Apareció de nuevo en el camino de vuelta a casa, en la luz que enseña los diminutos mosquitos, bajó a mi lado por las escaleras de piedra, se acercó a los envases de zumos del suelo, a las vinagretas de flores amarillas. Luego la vi borrosa ante el sol y se alejó por un momento y voló por encima de la vegetación despeinada de las ruinas de la antigua iglesia, revoloteó mi nube de cabello blanco y la oí cercana mientras observaba unos gorriones que comían en el camino. ¿Será por la crema de la cara, o por el olor de mi piel?, pensé.

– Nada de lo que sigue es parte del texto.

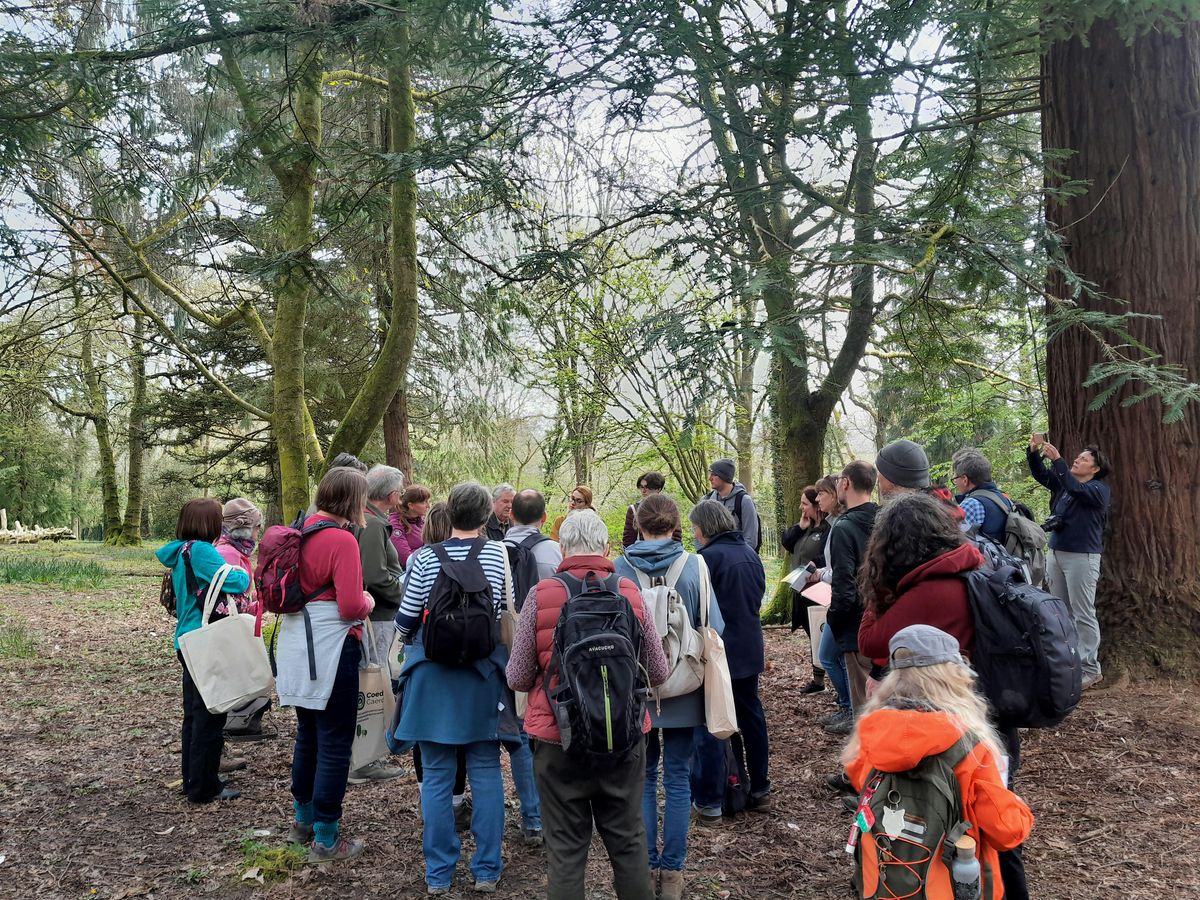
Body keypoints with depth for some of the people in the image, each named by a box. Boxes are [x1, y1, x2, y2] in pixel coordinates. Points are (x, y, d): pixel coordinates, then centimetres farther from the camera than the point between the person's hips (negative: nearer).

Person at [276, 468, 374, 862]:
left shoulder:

Al llegar a casa dejé el abrigo en la percha de la entrada, me recibió León acariciando sinuosamente mis piernas. No sabes que cansada vengo, le dije. Dejé el monedero sobre el mármol rosado de la cocina esperando que el gato se subiese, como siempre, relamiéndose y atento a que le pusiese su comida, pero en su lugar estaba la maldita mosca y a mi espalda oí un bufido. Siempre tuve mucha paciencia pero ya estaba harta del insecto. Se posó en el pan y en las migas, luego voló y cambió de dirección insistentemente como si estuviese desesperada, hasta que aterrizó en un melocotón. Abrí el cajón de los cubiertos y pude ver los tenedores a la derecha, las cucharas a la izquierda y la mosca entre los cuchillos, ¡no puede ser!, fui a por un paño y le arreé, pensé que había acabado con su vida diminuta, pero ella ya volaba en el techo. Cerré los ojos y la obvié, subí las escaleras de la casa, hice la cama perfecta, las volví a bajar, limpié y planché la ropa, preparé la comida y por fin me senté en la mesa. Entonces la vi, aterrizaba suavemente delante de mí, sobre el mantel bordado de flores, en el lugar que durante cincuenta años ocupó mi marido a la hora de comer.

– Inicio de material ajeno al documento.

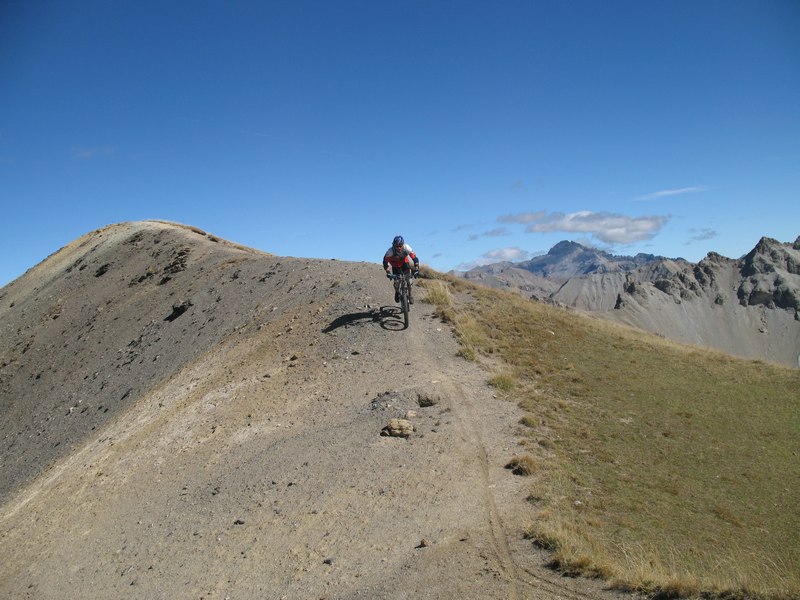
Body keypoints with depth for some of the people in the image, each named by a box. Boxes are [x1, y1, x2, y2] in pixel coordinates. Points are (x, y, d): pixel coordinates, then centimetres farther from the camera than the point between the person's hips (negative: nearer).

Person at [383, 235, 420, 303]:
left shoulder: (406, 248, -33)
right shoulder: (390, 251, -35)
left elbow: (414, 258, -32)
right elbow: (385, 261, -29)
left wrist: (416, 269, -40)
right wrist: (388, 272, -40)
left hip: (404, 263, 0)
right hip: (395, 266, 0)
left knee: (408, 279, -17)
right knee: (396, 281, -10)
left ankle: (410, 295, 2)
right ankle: (397, 293, 22)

Mucho más tarde cuando llevé el zumo de limón al dormitorio, al encender la luz de la mesilla la vi en la duna de la almohada. Siempre tuve sobresaltos a lo largo de mi vida como si un espectro pasase de largo rozándome, pero esa noche tuve una sospecha descabellada. Salí de la cama con cuidado y fui a por la lupa que utilizaba Gerardo para leer sus novelas de vaqueros, volví al dormitorio con ella y la acerqué muy despacio al puñetero insecto. En ese instante salió de mis entrañas un grito aterrador, era él, no cabía duda, había algo en la manera que movía sus patas, en la actitud, en el gesto, en su mirada severa, y recordé aterrada la que había sido su personalidad: pelma e insistente. Y di gracias por mi falta de puntería, no se si podría soportar matarlo una vez más.